PROMPT:
Lines that include "ALLIE" make up the answer; copy all of them from the data below.

(Beginning of RECORD SET)

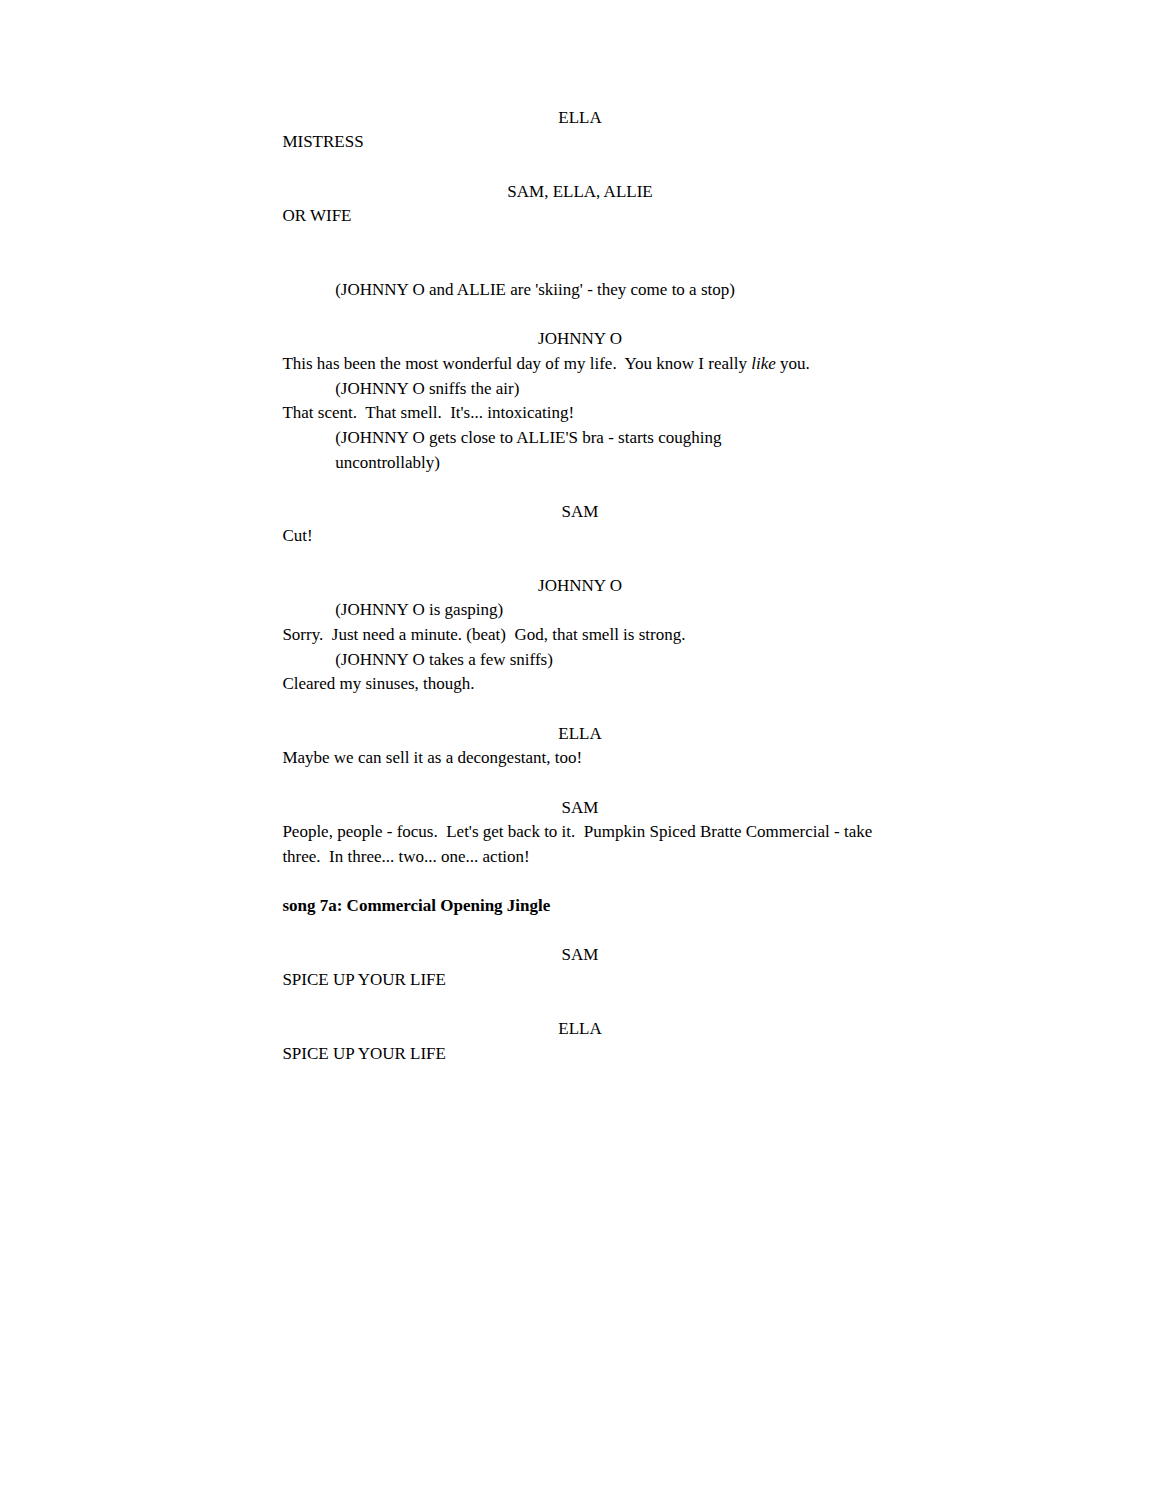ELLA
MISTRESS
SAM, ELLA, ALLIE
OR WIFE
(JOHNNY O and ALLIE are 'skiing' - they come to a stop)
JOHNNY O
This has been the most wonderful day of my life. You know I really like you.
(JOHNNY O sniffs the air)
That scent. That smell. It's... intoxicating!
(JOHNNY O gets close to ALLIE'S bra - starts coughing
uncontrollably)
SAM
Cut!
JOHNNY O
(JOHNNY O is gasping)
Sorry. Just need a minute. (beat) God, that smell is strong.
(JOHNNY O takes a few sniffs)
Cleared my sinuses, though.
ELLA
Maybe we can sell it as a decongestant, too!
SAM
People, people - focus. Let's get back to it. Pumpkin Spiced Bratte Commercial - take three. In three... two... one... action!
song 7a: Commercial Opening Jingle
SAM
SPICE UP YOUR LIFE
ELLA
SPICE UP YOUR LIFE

(End of RECORD SET)

TASK RESPONSE:
SAM, ELLA, ALLIE
(JOHNNY O and ALLIE are 'skiing' - they come to a stop)
(JOHNNY O gets close to ALLIE'S bra - starts coughing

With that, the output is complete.